**TASK TO CARRY OUT**
The lines needed are those from the start of the records through the line holding "o 18:00 Paweł Pskit (na zdjęciu)", each copied exactly.

**DATA EXTRACT**

════════════════

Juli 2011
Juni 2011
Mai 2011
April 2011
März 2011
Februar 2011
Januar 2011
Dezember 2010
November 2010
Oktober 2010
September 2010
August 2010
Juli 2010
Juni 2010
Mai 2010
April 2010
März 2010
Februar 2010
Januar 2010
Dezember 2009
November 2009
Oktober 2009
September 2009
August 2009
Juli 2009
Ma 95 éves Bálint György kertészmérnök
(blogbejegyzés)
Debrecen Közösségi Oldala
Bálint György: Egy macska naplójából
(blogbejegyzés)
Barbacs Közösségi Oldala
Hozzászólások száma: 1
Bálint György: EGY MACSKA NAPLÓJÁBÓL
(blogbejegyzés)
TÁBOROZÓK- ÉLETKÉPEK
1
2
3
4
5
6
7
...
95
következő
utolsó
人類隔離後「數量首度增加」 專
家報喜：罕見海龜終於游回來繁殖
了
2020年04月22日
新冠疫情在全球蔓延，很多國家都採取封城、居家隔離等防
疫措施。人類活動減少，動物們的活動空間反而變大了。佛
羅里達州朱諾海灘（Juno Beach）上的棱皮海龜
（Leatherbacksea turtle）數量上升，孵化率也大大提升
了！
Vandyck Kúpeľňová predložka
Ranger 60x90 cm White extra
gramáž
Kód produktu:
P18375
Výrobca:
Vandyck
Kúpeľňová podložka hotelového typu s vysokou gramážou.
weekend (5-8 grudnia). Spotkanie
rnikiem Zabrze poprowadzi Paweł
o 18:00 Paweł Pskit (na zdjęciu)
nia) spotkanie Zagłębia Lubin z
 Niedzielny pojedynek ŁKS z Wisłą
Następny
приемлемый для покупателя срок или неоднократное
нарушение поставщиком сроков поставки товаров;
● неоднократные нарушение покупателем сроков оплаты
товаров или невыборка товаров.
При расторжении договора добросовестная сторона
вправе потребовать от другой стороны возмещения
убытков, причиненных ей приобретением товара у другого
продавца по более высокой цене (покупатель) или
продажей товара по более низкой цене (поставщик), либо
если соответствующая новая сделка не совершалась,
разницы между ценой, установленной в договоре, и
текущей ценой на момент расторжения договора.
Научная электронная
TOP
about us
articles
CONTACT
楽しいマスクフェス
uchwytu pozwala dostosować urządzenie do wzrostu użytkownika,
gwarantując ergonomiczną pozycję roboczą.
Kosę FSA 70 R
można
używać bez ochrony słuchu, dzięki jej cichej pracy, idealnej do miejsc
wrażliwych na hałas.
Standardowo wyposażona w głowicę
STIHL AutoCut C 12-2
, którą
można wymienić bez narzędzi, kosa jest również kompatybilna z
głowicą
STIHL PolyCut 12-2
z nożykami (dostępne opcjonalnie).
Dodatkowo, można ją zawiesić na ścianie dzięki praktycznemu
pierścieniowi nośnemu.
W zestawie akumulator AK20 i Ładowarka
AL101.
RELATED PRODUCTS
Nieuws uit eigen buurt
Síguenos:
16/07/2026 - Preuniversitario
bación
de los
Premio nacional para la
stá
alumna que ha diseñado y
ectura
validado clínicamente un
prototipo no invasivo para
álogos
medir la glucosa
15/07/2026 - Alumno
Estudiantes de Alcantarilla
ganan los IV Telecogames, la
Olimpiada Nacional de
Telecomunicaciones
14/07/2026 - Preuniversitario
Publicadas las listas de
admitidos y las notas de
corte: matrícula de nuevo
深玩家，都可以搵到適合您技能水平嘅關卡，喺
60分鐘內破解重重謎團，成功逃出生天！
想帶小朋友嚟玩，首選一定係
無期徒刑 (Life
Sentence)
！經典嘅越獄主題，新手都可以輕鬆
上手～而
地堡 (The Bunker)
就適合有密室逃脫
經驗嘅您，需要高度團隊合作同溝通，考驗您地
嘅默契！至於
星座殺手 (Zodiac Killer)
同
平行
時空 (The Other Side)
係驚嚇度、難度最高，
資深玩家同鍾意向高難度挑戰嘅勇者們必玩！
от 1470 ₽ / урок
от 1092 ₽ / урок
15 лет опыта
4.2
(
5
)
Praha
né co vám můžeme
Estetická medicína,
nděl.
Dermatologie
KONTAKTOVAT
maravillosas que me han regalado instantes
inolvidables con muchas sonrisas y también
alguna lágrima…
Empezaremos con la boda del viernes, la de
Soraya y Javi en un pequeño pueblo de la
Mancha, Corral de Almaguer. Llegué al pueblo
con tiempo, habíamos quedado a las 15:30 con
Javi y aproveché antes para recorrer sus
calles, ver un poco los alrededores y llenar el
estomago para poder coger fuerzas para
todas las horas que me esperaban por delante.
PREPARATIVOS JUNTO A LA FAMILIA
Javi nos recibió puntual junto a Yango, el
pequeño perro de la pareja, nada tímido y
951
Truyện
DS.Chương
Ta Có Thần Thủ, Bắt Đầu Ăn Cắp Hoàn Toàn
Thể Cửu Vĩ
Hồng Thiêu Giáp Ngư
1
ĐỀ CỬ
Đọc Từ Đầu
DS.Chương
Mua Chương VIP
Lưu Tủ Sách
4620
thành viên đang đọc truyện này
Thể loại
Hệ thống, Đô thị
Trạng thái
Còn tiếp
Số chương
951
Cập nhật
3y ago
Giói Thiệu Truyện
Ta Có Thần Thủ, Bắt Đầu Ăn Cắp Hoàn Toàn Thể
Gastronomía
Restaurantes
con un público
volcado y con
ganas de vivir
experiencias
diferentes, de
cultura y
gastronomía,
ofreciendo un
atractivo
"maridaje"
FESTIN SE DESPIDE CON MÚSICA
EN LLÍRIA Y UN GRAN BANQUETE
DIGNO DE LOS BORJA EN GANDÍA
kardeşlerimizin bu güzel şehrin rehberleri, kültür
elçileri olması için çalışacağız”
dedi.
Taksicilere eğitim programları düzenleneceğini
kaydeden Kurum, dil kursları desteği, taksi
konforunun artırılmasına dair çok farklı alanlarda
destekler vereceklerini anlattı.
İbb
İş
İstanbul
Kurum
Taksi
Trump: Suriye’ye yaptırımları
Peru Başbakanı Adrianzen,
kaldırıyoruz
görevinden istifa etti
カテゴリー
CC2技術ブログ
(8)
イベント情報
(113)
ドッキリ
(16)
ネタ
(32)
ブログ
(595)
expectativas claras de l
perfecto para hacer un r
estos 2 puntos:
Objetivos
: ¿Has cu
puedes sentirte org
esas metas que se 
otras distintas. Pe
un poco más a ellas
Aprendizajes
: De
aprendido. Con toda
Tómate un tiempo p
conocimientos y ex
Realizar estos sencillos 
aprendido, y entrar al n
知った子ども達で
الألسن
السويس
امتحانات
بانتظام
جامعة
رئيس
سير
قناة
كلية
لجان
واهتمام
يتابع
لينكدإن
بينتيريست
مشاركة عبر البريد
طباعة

════════════════

**RESULT OF THE TASK**
Juli 2011
Juni 2011
Mai 2011
April 2011
März 2011
Februar 2011
Januar 2011
Dezember 2010
November 2010
Oktober 2010
September 2010
August 2010
Juli 2010
Juni 2010
Mai 2010
April 2010
März 2010
Februar 2010
Januar 2010
Dezember 2009
November 2009
Oktober 2009
September 2009
August 2009
Juli 2009
Ma 95 éves Bálint György kertészmérnök
(blogbejegyzés)
Debrecen Közösségi Oldala
Bálint György: Egy macska naplójából
(blogbejegyzés)
Barbacs Közösségi Oldala
Hozzászólások száma: 1
Bálint György: EGY MACSKA NAPLÓJÁBÓL
(blogbejegyzés)
TÁBOROZÓK- ÉLETKÉPEK
1
2
3
4
5
6
7
...
95
következő
utolsó
人類隔離後「數量首度增加」 專
家報喜：罕見海龜終於游回來繁殖
了
2020年04月22日
新冠疫情在全球蔓延，很多國家都採取封城、居家隔離等防
疫措施。人類活動減少，動物們的活動空間反而變大了。佛
羅里達州朱諾海灘（Juno Beach）上的棱皮海龜
（Leatherbacksea turtle）數量上升，孵化率也大大提升
了！
Vandyck Kúpeľňová predložka
Ranger 60x90 cm White extra
gramáž
Kód produktu:
P18375
Výrobca:
Vandyck
Kúpeľňová podložka hotelového typu s vysokou gramážou.
weekend (5-8 grudnia). Spotkanie
rnikiem Zabrze poprowadzi Paweł
o 18:00 Paweł Pskit (na zdjęciu)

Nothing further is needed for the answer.